**Problem requirements**
Each entry below is to be copied verbatim, with no line missing.

+-------+

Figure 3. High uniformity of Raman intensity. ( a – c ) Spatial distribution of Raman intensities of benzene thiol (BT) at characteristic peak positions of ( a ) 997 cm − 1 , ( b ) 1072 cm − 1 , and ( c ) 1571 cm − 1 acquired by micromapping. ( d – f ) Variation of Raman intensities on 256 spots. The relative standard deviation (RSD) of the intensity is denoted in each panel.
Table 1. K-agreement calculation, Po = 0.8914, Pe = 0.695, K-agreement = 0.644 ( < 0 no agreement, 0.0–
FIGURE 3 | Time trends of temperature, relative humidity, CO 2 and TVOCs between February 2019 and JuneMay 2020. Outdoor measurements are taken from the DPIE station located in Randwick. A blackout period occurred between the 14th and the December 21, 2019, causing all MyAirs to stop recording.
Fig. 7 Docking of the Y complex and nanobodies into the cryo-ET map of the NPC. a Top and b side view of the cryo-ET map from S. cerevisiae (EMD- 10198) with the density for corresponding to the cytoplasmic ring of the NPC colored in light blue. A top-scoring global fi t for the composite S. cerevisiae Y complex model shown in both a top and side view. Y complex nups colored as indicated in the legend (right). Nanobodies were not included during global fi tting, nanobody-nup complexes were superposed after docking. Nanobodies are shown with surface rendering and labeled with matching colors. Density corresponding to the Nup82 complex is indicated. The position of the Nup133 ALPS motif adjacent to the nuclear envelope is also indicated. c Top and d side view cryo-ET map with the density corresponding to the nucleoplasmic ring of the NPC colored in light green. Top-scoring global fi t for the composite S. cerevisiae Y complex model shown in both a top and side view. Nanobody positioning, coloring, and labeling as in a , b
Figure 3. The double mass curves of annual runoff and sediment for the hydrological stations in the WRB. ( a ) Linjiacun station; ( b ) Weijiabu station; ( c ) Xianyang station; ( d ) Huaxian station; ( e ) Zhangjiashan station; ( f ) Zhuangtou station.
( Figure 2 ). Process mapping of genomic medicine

+-------+

**Finished exercise**
Figure 3. High uniformity of Raman intensity. ( a – c ) Spatial distribution of Raman intensities of benzene thiol (BT) at characteristic peak positions of ( a ) 997 cm − 1 , ( b ) 1072 cm − 1 , and ( c ) 1571 cm − 1 acquired by micromapping. ( d – f ) Variation of Raman intensities on 256 spots. The relative standard deviation (RSD) of the intensity is denoted in each panel.
Table 1. K-agreement calculation, Po = 0.8914, Pe = 0.695, K-agreement = 0.644 ( < 0 no agreement, 0.0–
FIGURE 3 | Time trends of temperature, relative humidity, CO 2 and TVOCs between February 2019 and JuneMay 2020. Outdoor measurements are taken from the DPIE station located in Randwick. A blackout period occurred between the 14th and the December 21, 2019, causing all MyAirs to stop recording.
Fig. 7 Docking of the Y complex and nanobodies into the cryo-ET map of the NPC. a Top and b side view of the cryo-ET map from S. cerevisiae (EMD- 10198) with the density for corresponding to the cytoplasmic ring of the NPC colored in light blue. A top-scoring global fi t for the composite S. cerevisiae Y complex model shown in both a top and side view. Y complex nups colored as indicated in the legend (right). Nanobodies were not included during global fi tting, nanobody-nup complexes were superposed after docking. Nanobodies are shown with surface rendering and labeled with matching colors. Density corresponding to the Nup82 complex is indicated. The position of the Nup133 ALPS motif adjacent to the nuclear envelope is also indicated. c Top and d side view cryo-ET map with the density corresponding to the nucleoplasmic ring of the NPC colored in light green. Top-scoring global fi t for the composite S. cerevisiae Y complex model shown in both a top and side view. Nanobody positioning, coloring, and labeling as in a , b
Figure 3. The double mass curves of annual runoff and sediment for the hydrological stations in the WRB. ( a ) Linjiacun station; ( b ) Weijiabu station; ( c ) Xianyang station; ( d ) Huaxian station; ( e ) Zhangjiashan station; ( f ) Zhuangtou station.
( Figure 2 ). Process mapping of genomic medicine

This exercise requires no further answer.